# TRAVAIL DEMANDÉ
1/ Indiquez si chacune des affirmations suivantes concorde avec l'extrait de lettre, en répondant par oui ou par non et en citant mot pour mot les termes décisifs : (a) la marquise a répondu qu'elle attendait la pièce ; (b) le cinquième acte est présenté comme entièrement achevé ; (c) la lettre souhaite que le comte de Choiseul n'oublie pas la comtesse de Bentinck à Vienne.
2/ Imprimez fidèlement le passage de l'extrait de lettre qui va de « Madame la marquise 3 » jusqu'à « mémoire sur Tournay. » inclus.

# EXTRAIT DE LETTRE
"""

Mon divin ange parmesan, si je n'obéis pas bien -- j'obéis vite.
Il y a quelques coups de lime à donner, nous l'avouons; mais prenez toujours, et, avec le temps, toutes les lois de madame d'Argental seront exécutées. On sait bien qu'en parlant du courrier qui va porter le billet doux, la confidente peut dire :

Il vous fut attaché dès vos plus jeunes ans,

Vos intérêts lui sont aussi chers que la vie 2,

et en faire ainsi un excellent domestique, qui fait pendre sa maîtresse en ne disant pas son secret. Il y a encore quelque chose à fortifier au cinquième acte; mais il s'agit à présent d'une importante négociation. Votre Suisse vous donnera bientôt autant d'affaires que votre Parme.
Madame la marquise 3 a su que je faisais un drame, et moi, je lui ai écrit galamment que je le lui enverrais, que je le soumettrais à ses lumières, que je me souvenais toujours des belles décorations qu'elle eut la bonté de faire donner à Sémiramis, etc. Elle m'a répondu qu'elle attendait la pièce.4 Que faut-il donc faire, mon cher ange? La donner à M. le duc de Choiseul, et que M. le duc de Choiseul la donne à madame la marquise comme un secret d'État. Elle fera ses observations, elle protégera notre Sicile. Je suis Suisse, il est vrai ; mais je sais mon monde, et je veux que les prêtres sachent que je suis bien en cour.
Vous voyez, mon divin ange, que je donne toujours la préférence au spirituel sur le temporel; vous serez bientôt outrecuidé 5 d'un mémoire sur Tournay.
Mais M. le comte de Choiseul 6 part-il bientôt? Je voudrais lui envoyer quelque chose pour l'amuser sur la route. Qu'il n'oublie point la comtesse de Bentinck à Vienne, s'il veut être amusé.

"""

# DONNÉES DU LISTING
"""

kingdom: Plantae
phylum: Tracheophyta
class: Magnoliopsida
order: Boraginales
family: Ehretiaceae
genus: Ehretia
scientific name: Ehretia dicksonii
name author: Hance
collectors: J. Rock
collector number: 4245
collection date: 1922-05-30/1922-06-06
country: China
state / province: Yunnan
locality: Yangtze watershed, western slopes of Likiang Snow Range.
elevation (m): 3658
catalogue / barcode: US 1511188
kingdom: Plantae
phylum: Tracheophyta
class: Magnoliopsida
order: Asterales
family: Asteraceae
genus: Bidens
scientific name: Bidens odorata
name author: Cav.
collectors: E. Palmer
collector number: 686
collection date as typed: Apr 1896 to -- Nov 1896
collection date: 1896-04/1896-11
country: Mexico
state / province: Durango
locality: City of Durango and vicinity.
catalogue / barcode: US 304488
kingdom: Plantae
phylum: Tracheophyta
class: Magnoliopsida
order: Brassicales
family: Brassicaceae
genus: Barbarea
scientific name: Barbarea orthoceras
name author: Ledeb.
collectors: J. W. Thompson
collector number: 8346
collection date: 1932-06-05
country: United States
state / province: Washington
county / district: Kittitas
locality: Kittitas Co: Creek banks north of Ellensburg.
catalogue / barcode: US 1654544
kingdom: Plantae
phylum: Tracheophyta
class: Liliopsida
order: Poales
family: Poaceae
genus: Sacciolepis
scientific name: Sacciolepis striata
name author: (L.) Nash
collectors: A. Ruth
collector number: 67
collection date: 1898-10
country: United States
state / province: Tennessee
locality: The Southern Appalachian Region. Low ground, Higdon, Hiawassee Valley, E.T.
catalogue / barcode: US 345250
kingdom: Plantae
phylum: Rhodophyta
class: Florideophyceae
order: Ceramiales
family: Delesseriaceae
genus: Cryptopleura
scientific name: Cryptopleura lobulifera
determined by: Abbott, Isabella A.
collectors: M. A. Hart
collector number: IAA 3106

"""

# RÉPONSES COMPLÈTES
1/
(a) Oui : « Elle m'a répondu qu'elle attendait la pièce »
(b) Non : « Il y a encore quelque chose à fortifier au cinquième acte »
(c) Oui : « Qu'il n'oublie point la comtesse de Bentinck à Vienne, s'il veut être amusé. »

2/
Madame la marquise 3 a su que je faisais un drame, et moi, je lui ai écrit galamment que je le lui enverrais, que je le soumettrais à ses lumières, que je me souvenais toujours des belles décorations qu'elle eut la bonté de faire donner à Sémiramis, etc. Elle m'a répondu qu'elle attendait la pièce.4 Que faut-il donc faire, mon cher ange? La donner à M. le duc de Choiseul, et que M. le duc de Choiseul la donne à madame la marquise comme un secret d'État. Elle fera ses observations, elle protégera notre Sicile. Je suis Suisse, il est vrai ; mais je sais mon monde, et je veux que les prêtres sachent que je suis bien en cour.
Vous voyez, mon divin ange, que je donne toujours la préférence au spirituel sur le temporel; vous serez bientôt outrecuidé 5 d'un mémoire sur Tournay.